What the exercise asks → Return every record verbatim.

Dataset items →
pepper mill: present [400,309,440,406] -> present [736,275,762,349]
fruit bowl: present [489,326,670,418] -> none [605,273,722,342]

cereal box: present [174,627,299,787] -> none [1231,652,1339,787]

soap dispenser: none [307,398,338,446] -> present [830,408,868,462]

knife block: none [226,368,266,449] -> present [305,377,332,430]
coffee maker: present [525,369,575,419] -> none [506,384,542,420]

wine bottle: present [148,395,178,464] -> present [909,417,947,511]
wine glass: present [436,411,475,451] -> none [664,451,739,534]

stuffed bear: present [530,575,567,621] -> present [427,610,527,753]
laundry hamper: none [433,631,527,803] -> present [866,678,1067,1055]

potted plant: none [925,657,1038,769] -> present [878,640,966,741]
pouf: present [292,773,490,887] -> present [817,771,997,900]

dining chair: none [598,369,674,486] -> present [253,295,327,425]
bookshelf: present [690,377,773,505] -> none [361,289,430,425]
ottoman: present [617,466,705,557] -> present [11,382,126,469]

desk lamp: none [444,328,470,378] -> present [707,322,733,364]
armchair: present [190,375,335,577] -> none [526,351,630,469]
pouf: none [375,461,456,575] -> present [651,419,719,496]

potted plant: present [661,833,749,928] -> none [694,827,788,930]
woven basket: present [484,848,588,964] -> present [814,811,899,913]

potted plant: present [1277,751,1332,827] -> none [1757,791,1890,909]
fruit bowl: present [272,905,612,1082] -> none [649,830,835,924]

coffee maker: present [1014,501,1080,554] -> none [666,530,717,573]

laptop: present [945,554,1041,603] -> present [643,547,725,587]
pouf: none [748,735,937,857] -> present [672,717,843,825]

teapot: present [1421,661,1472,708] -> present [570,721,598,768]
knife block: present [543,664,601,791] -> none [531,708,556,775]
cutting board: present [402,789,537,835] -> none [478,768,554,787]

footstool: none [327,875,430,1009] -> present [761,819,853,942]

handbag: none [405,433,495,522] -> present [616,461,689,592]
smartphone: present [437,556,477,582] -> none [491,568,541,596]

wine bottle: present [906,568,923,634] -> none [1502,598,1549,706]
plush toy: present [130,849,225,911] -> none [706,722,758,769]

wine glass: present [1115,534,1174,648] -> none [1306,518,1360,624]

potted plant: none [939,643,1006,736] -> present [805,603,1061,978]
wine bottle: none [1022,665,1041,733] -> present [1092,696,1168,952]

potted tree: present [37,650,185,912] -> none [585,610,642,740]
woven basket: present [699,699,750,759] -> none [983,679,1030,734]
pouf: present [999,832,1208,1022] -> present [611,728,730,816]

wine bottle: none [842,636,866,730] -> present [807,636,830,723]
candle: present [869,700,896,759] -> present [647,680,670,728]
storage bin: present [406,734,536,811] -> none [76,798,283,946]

Your solution →
pepper mill: present [400,309,440,406] -> present [736,275,762,349]
fruit bowl: present [489,326,670,418] -> none [605,273,722,342]

cereal box: present [174,627,299,787] -> none [1231,652,1339,787]

soap dispenser: none [307,398,338,446] -> present [830,408,868,462]

knife block: none [226,368,266,449] -> present [305,377,332,430]
coffee maker: present [525,369,575,419] -> none [506,384,542,420]

wine bottle: present [148,395,178,464] -> present [909,417,947,511]
wine glass: present [436,411,475,451] -> none [664,451,739,534]

stuffed bear: present [530,575,567,621] -> present [427,610,527,753]
laundry hamper: none [433,631,527,803] -> present [866,678,1067,1055]

potted plant: none [925,657,1038,769] -> present [878,640,966,741]
pouf: present [292,773,490,887] -> present [817,771,997,900]

dining chair: none [598,369,674,486] -> present [253,295,327,425]
bookshelf: present [690,377,773,505] -> none [361,289,430,425]
ottoman: present [617,466,705,557] -> present [11,382,126,469]

desk lamp: none [444,328,470,378] -> present [707,322,733,364]
armchair: present [190,375,335,577] -> none [526,351,630,469]
pouf: none [375,461,456,575] -> present [651,419,719,496]

potted plant: present [661,833,749,928] -> none [694,827,788,930]
woven basket: present [484,848,588,964] -> present [814,811,899,913]

potted plant: present [1277,751,1332,827] -> none [1757,791,1890,909]
fruit bowl: present [272,905,612,1082] -> none [649,830,835,924]

coffee maker: present [1014,501,1080,554] -> none [666,530,717,573]

laptop: present [945,554,1041,603] -> present [643,547,725,587]
pouf: none [748,735,937,857] -> present [672,717,843,825]

teapot: present [1421,661,1472,708] -> present [570,721,598,768]
knife block: present [543,664,601,791] -> none [531,708,556,775]
cutting board: present [402,789,537,835] -> none [478,768,554,787]

footstool: none [327,875,430,1009] -> present [761,819,853,942]

handbag: none [405,433,495,522] -> present [616,461,689,592]
smartphone: present [437,556,477,582] -> none [491,568,541,596]

wine bottle: present [906,568,923,634] -> none [1502,598,1549,706]
plush toy: present [130,849,225,911] -> none [706,722,758,769]

wine glass: present [1115,534,1174,648] -> none [1306,518,1360,624]

potted plant: none [939,643,1006,736] -> present [805,603,1061,978]
wine bottle: none [1022,665,1041,733] -> present [1092,696,1168,952]

potted tree: present [37,650,185,912] -> none [585,610,642,740]
woven basket: present [699,699,750,759] -> none [983,679,1030,734]
pouf: present [999,832,1208,1022] -> present [611,728,730,816]

wine bottle: none [842,636,866,730] -> present [807,636,830,723]
candle: present [869,700,896,759] -> present [647,680,670,728]
storage bin: present [406,734,536,811] -> none [76,798,283,946]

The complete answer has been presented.